Those were the stirring words of the G20’s London Summit communiqué last month. In advance of the summit, Gordon Brown was keen to put himself at the vanguard of the heroic assault on those foreign resorts. “Old tax havens and the regulatory havens have no place in this new world,” he declared. So is his government going to start cracking down on tax havens?
One problem for Gordon Brown in declaring war on tax havens is that he’s in charge of lots of them. No less than seven British overseas territories – Anguilla, Bermuda, the British Virgin Islands, the Cayman Islands, Gibraltar, Montserrat and the Turks and Caicos Islands – are on the G20’s grey list of countries that still aren’t complying with the information sharing standard, as Tory MP Sir John Stanley told the Commons recently.
This isn’t a rhetorical point. The Westminster government has complete discretion to intervene in the administration of these territories whenever it wants. In theory, Gordon Brown could tear up the Cayman constitution and impose on it a UK-style tax regime.
He won’t, though. Last December Alistair Darling announced a review of Britain’s offshore financial centres to examine the “opportunities and challenges” facing them. The review under former Bank of England director Michael Foot is examining, amongst other things, the territories’ tax regimes, with one eye on what the G20 agreed, according to their interim report.
But ministers have already declared that Foot’s review will not lead to any change in the territories’ governance or their tax affairs.

RAW DATA:
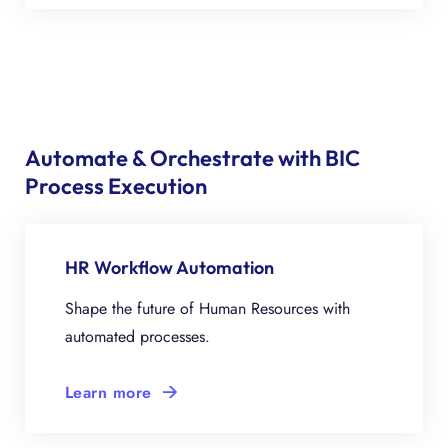
Automate & Orchestrate with BIC
Process Execution
HR Workflow Automation
Shape the future of Human Resources with
automated processes.
Learn more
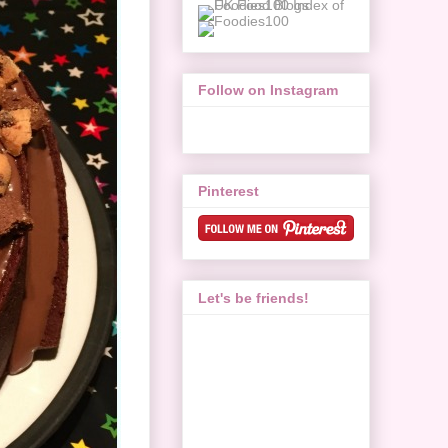
Follow on Instagram
Pinterest
Let's be friends!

PROBLEMS TO WORK ON:
(1) Which British overseas territories does the passage on tax havens name as being on the G20's grey list?
(2) Copy the entries, from the one about BIC workflow automation through the social media links, line for line and without any changes. Leave out the pictures.
The entries have no connection to the passage on tax havens.

REPLIES:
(1) Anguilla, Bermuda, the British Virgin Islands, the Cayman Islands, Gibraltar, Montserrat, and the Turks and Caicos Islands

(2)
Automate & Orchestrate with BIC
Process Execution
HR Workflow Automation
Shape the future of Human Resources with
automated processes.
Learn more
Follow on Instagram
Pinterest
Let's be friends!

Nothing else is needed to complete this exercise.